Give back exactly the lines of the entries below from the line with "image of neoplastic" to the line with "(cervical) stained with", inclusive, and only those.

DATA:
===

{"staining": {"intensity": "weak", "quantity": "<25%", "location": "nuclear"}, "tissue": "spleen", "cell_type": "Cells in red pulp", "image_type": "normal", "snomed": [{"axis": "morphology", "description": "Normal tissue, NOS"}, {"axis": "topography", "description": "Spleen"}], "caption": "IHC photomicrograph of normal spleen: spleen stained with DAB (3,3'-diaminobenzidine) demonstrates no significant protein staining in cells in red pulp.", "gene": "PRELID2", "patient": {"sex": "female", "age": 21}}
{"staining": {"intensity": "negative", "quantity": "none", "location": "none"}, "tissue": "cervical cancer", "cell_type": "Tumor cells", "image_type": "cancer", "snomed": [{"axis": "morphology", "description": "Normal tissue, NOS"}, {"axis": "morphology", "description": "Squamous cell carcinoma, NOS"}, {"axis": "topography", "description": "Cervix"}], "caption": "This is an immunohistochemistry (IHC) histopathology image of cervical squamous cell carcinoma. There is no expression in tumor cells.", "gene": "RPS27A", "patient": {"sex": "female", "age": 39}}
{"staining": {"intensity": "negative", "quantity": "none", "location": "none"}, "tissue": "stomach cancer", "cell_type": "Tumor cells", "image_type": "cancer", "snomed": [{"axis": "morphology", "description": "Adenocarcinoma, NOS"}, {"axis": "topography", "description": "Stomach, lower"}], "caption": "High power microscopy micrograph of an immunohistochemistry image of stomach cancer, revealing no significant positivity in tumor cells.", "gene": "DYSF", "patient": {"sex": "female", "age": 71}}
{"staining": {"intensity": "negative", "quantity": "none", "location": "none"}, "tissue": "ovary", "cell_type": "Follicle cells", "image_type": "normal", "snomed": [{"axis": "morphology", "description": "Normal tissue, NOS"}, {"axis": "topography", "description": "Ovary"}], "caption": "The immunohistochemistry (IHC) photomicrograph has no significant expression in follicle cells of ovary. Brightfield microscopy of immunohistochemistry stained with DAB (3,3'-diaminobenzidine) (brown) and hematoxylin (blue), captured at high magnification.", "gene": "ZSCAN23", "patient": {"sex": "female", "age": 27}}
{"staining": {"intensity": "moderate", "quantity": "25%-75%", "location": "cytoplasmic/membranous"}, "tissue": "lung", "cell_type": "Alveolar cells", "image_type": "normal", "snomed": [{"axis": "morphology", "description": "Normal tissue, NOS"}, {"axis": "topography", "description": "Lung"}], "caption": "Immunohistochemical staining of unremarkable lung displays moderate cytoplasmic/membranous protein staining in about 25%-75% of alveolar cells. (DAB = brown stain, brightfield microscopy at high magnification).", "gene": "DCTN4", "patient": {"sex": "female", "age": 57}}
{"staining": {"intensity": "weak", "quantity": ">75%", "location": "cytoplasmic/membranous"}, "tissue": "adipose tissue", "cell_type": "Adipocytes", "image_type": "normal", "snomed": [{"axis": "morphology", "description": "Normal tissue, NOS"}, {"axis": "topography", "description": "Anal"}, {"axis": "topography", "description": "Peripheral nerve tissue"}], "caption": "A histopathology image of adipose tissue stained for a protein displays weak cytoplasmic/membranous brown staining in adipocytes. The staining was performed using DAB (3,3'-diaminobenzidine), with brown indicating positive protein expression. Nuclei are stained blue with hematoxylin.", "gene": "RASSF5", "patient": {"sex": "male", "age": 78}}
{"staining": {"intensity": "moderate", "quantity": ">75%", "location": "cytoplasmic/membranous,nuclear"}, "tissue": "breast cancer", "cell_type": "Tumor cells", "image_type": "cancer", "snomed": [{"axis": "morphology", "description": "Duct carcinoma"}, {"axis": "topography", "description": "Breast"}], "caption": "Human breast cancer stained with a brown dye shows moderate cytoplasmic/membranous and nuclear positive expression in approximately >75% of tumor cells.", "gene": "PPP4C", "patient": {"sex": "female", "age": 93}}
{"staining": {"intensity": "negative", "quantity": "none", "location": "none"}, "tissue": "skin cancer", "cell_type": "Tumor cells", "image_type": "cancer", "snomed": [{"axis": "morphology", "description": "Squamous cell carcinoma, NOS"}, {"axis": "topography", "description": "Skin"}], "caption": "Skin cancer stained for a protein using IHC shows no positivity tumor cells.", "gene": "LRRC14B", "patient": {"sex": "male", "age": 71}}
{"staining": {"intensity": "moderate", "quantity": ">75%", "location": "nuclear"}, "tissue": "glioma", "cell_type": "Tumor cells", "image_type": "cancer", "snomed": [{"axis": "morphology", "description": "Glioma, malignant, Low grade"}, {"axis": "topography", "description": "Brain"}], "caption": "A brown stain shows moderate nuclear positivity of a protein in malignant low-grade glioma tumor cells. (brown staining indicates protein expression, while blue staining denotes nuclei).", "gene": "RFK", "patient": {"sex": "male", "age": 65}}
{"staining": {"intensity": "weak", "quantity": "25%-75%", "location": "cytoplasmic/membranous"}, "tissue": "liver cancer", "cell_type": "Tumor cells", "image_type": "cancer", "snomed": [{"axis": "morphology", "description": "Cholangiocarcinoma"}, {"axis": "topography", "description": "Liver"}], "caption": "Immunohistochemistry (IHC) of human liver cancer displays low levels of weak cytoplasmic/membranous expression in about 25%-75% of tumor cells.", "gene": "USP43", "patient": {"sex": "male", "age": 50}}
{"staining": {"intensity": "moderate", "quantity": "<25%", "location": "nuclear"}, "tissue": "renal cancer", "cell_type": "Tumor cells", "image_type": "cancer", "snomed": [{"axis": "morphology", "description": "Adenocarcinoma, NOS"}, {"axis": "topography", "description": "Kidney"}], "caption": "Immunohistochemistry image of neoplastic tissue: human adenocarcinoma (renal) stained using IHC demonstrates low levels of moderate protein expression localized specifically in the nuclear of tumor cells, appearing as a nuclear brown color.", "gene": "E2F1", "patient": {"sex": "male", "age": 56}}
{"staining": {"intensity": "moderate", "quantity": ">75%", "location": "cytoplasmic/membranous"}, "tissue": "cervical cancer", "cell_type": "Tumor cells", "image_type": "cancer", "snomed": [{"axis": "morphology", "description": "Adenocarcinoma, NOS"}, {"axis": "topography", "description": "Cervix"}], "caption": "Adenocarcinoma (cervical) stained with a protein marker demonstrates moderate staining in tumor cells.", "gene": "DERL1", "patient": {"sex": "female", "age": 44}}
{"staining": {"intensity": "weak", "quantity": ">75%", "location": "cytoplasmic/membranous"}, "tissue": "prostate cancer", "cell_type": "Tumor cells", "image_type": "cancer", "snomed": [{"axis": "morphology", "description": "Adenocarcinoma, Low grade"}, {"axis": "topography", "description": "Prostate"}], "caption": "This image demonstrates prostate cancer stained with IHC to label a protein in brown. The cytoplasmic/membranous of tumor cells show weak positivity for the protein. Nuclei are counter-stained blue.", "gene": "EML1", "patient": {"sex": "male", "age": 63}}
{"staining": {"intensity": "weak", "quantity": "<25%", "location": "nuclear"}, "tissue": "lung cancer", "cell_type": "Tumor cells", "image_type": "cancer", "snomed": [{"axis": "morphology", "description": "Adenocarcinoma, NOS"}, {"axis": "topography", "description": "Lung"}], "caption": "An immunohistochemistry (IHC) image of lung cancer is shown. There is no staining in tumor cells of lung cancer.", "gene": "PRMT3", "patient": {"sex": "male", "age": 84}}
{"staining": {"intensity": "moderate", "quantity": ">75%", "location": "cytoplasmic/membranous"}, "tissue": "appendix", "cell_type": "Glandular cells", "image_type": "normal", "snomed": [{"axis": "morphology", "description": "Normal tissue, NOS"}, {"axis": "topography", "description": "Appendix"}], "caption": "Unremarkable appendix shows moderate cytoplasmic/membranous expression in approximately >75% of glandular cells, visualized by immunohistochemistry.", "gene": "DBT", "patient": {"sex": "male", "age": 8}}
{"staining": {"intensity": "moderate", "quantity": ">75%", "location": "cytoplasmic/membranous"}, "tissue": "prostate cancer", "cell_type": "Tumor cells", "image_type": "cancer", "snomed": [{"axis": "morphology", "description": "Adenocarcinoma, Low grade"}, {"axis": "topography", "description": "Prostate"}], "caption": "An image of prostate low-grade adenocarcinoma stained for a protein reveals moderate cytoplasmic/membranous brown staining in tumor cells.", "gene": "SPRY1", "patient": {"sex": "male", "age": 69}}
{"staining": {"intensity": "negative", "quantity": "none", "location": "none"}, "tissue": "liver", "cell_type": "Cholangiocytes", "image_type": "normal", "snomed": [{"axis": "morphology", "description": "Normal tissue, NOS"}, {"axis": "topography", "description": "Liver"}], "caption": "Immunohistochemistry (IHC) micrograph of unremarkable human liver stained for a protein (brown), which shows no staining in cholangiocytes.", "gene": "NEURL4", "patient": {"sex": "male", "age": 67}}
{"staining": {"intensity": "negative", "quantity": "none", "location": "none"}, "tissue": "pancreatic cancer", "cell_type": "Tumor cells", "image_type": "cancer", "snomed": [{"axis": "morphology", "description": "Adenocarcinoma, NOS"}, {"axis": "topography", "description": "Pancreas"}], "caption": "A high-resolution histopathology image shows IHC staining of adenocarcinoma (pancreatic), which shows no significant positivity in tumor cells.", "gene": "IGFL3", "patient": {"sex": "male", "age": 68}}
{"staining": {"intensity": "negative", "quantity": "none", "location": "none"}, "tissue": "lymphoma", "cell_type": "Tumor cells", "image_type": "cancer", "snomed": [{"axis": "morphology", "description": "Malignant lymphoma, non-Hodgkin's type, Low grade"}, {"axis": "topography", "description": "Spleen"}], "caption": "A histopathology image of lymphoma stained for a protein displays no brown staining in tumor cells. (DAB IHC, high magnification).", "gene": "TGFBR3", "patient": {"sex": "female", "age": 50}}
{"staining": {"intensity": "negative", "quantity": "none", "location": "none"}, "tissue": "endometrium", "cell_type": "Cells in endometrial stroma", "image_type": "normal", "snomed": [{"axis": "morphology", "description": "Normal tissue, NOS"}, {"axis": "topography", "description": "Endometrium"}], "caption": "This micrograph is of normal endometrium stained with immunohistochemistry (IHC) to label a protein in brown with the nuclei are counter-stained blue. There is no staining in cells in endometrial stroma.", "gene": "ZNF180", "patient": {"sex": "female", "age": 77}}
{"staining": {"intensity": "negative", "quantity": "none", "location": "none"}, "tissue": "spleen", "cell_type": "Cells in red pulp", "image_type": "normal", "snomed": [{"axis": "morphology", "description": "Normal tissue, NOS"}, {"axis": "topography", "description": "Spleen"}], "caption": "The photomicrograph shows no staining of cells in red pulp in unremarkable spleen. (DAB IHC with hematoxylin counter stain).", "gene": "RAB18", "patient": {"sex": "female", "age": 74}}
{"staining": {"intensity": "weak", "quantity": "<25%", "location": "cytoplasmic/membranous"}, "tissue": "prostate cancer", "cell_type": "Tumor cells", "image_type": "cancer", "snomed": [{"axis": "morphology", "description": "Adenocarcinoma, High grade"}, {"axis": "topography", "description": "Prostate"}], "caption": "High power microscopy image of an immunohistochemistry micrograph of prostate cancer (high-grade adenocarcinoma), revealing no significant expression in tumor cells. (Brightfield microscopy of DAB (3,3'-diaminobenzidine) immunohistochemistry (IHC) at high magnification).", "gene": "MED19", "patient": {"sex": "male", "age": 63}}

===

EXERCISE RESPONSE:
{"staining": {"intensity": "moderate", "quantity": "<25%", "location": "nuclear"}, "tissue": "renal cancer", "cell_type": "Tumor cells", "image_type": "cancer", "snomed": [{"axis": "morphology", "description": "Adenocarcinoma, NOS"}, {"axis": "topography", "description": "Kidney"}], "caption": "Immunohistochemistry image of neoplastic tissue: human adenocarcinoma (renal) stained using IHC demonstrates low levels of moderate protein expression localized specifically in the nuclear of tumor cells, appearing as a nuclear brown color.", "gene": "E2F1", "patient": {"sex": "male", "age": 56}}
{"staining": {"intensity": "moderate", "quantity": ">75%", "location": "cytoplasmic/membranous"}, "tissue": "cervical cancer", "cell_type": "Tumor cells", "image_type": "cancer", "snomed": [{"axis": "morphology", "description": "Adenocarcinoma, NOS"}, {"axis": "topography", "description": "Cervix"}], "caption": "Adenocarcinoma (cervical) stained with a protein marker demonstrates moderate staining in tumor cells.", "gene": "DERL1", "patient": {"sex": "female", "age": 44}}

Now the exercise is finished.